O así pensaba. Sube a su habitación y tendido en la cama recién hecha abre un libro, cualquier libro. Siempre le gusta leer varios a la vez. Siete u ocho o más. Le gusta apilarlos en la mesita de noche, junto a un bolígrafo y una libreta pequeña en la que va anotando sin orden pensamientos, algún verso, recetas, teléfonos, direcciones, algún viaje truncado, títulos para libros que nunca escribirá, deseos, dudas, marcas de ginebra que no conocía. Le gusta leer a esa hora en la que el sol comienza a arder en las calles y un aire diáfano inunda la habitación de esa alegría fácil de digerir y de aceptar. A veces, cierra los ojos y se sume en un sueño ligero que lo lleva al lado de esta mujer que ahora le llena los días y las noches.
Sabe que ya nunca podrá irse de este lugar o que no debería hacerlo.
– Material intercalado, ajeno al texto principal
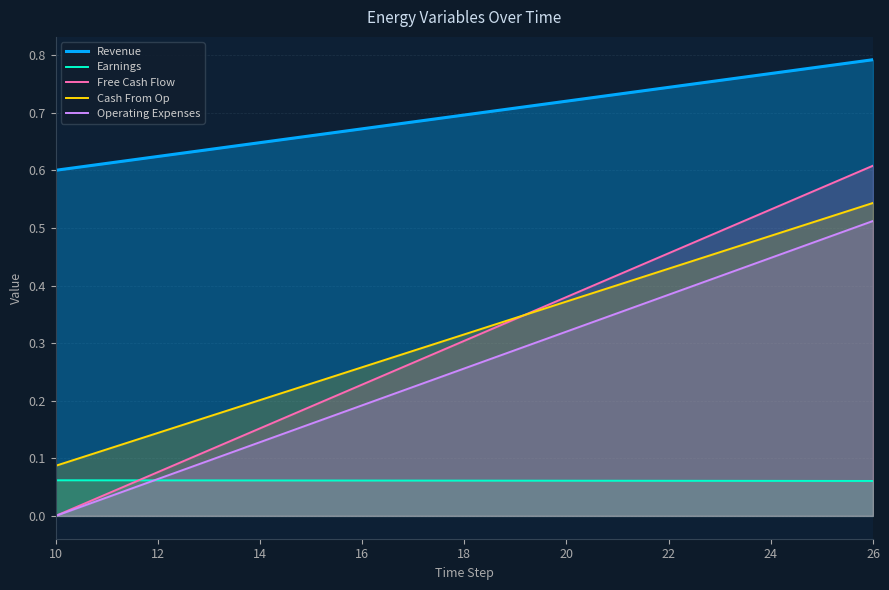

Does the chart display data point markers on the line(s)?

No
Que llega un momento en que hay que quedarse en alguna parte, cerrar para siempre la maleta, decir adiós a los aviones, a las carreteras, ir, sí, pero luego volver para enredar los dedos en sus cabellos, para encontrar en un abrazo lleno una razón suficiente y plena para seguir viviendo, entender que los caminos a veces se agotan y que los pies se cansan de estar siempre presos en los mismos zapatos y que los zapatos ya están muy usados y destrozados de tantos viajes, y que los caminos, cuando ya se han andado, tienen todos al final un mismo paisaje de esperanza encontrada y de paz primera, que todas las ciudades del mundo y todos los hombres y mujeres del mundo son iguales por muy diferentes que seamos, como le dijo el escritor vasco Ramiro Pinilla, que por esa misma razón a él ya no le gustaba viajar, porque todos los puertos son iguales y están habitados por las mismas putas y los mismos tugurios que huelen a alcohol y a sal de mar amotinado, pero sí le gustaba, como a este hombre, vivir cerca del mar, porque allí siempre se esconde una última esperanza, una posibilidad en caso de que la fuga fuese necesaria, un camino siempre abierto por si acaso. Ese si acaso que nunca nos deja.